In order to foster better guidelines, we need better, updated studies like the one on non-contact IR but that assess the SOC methods solidly. The scientific literature on clinical assessment of the different SOC thermometry options is very diverse methodologically, which makes it difficult to perform high impact metanalysis. Part of the methodologic issues is the fact that inter and intra-observer variability is not reported and taken into account in any of the available studies. As a consequence, there are different evaluations of the methods. There is a need for sound studies that assess with precision the SOC options in order to establish clear criteria for fever, understand the best way to use each one of them and their role and best indications in the different clinical settings.

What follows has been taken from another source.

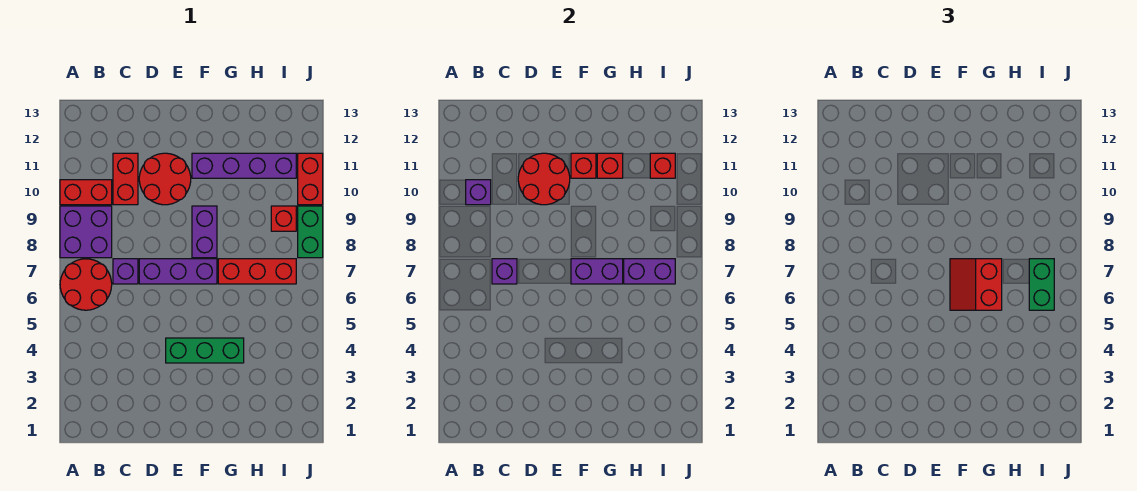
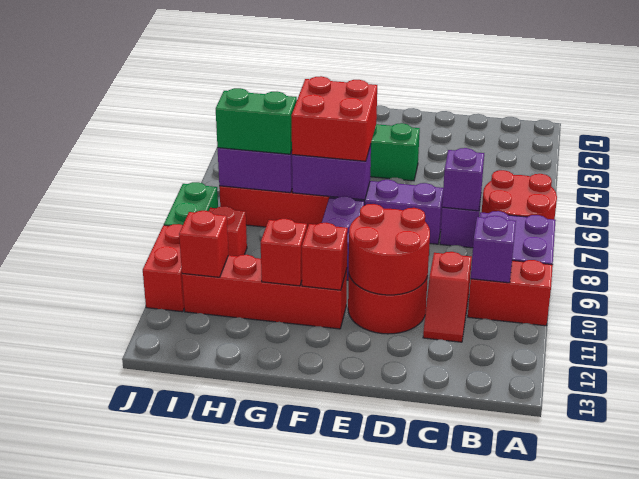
red 1x2 brick [113,153,138,205] -> red 1x2 slope [423,252,472,342]
red 2x2 slope [950,259,1002,310] -> red 2x2 brick [291,76,377,161]
purple 1x4 brick [192,153,296,178] -> red 1x4 brick [182,255,347,329]
green 1x2 brick [1029,259,1054,310] -> green 1x2 brick turned to [216,88,297,154]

Thermometry options comparison

Here is a summary of comments on the key features and benefits of the main clinical thermometry options.

The ideal clinical thermometer has to meet the following conditions:

  • Safe. This includes the risk of damaging through the use of the instrument and the hygienic considerations.
  • Easy to use. This is related with the good reproducibility of the results with a low variability
  • Comfortable for the patient. Patients’ comfort is frequently disturbed by clinical maneuvers, adding to the natural discomfort of their conditions. This is especially important in pediatric patients.
  • Non-invasive. Many “non-invasive” SOC methods have in fact some degree of invasiveness, ranging from the tympanic thermometers, to the non-contact IR guns. Deep thermometry methods that access through natural orifices are considered invasive (rectal, bladder, esophageal).
  • Fast. Workflow optimization of nursing staff is of the essence given the relative scarceness of the RN personnel and the increasingly high demand for care, let alone the pandemic crisis.
  • Precise. Clinical decision making has to be as early as possible in the course of disease and adequate. Vital signs quality is key for a fast and accurate decision making.
  • Cost-effective. Cost of use and cost of ownership are frequently a “hidden” part of the iceberg cost. Very small expenditure with a very high frequency will represent a surprisingly high annual cost (disposables) on one side. The repair and replacement cost due instrument fragility, fatigue or low quality is the second component of the ownership cost.